Au n°26 vivait Yvette Feuillet (25 janvier 1920 - 6 juillet 1943), résistante FFI au grade de sergent, déportée et assassinée à Auschwitz, citée à titre posthume dans l’« Ordre de la Résistance ».
Au n°27 se trouve une boulangerie proposant des spécialités ashkénazes depuis 1865.
Au n°34 vivait Louis Shapiro (28 mars 1913 - 30 avril 1944), résistant et commandant FTPF, fusillé au Mont-Valérien.
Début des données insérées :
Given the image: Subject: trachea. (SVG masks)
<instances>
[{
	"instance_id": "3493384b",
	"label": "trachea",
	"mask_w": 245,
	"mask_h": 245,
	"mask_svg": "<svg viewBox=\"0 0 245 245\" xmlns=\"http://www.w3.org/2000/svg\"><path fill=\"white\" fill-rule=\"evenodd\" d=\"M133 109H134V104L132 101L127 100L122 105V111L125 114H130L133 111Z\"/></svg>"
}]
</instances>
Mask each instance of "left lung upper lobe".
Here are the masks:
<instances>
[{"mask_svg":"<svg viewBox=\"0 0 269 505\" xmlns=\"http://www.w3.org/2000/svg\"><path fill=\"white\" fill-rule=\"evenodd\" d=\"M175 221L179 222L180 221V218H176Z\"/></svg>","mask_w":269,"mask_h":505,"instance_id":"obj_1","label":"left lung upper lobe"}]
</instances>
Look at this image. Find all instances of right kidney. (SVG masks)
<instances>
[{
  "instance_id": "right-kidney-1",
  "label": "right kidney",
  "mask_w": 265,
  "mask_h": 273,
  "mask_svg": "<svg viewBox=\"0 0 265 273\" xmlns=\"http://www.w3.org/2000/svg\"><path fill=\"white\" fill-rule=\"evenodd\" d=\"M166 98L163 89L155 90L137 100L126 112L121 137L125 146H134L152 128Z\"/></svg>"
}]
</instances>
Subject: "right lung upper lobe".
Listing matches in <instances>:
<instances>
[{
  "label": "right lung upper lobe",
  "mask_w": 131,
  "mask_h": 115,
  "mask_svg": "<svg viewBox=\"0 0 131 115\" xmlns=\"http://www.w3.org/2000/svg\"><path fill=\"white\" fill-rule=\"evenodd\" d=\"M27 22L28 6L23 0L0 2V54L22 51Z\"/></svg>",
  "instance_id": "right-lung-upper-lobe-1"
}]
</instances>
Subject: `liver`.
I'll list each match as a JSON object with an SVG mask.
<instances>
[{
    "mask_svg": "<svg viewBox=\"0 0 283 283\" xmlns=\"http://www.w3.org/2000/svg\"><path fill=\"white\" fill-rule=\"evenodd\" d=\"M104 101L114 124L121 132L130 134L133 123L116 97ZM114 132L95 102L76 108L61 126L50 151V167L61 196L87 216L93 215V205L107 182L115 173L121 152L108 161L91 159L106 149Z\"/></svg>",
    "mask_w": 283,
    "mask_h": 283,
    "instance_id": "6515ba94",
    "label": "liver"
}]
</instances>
Une plaque apposée au-dessus de la porte du bâtiment rappelle son souvenir.
En 1925, une boucherie moderne, la Maison Skoïknit, occupait le n°40. Depuis 2006, il s’agit d’une boutique de prêt-à-porter.

Depuis 1979, année d’ouverture du restaurant qui revendique d’avoir introduit en France la vente et la consommation de falafels, sandwichs végétariens à base de purée de pois chiches frite, la rue des Rosiers est associée à cette spécialité : plusieurs restaurants se disputent la clientèle.
L’attentat de la rue des Rosiers du 9 août 1982

En 1982, un attentat terroriste a visé le restaurant Goldenberg, au 7 rue des Rosiers. Six personnes y ont trouvé la mort et vingt-deux autres ont été blessées. Attribué au mouvement terroriste palestinien Fatah-Conseil révolutionnaire d’Abu Nidal, ce massacre a profondément ébranlé la France.  La fermeture du restaurant Goldenberg en 2007 a également marqué une date symbolique dans la transformation sociologique de la rue.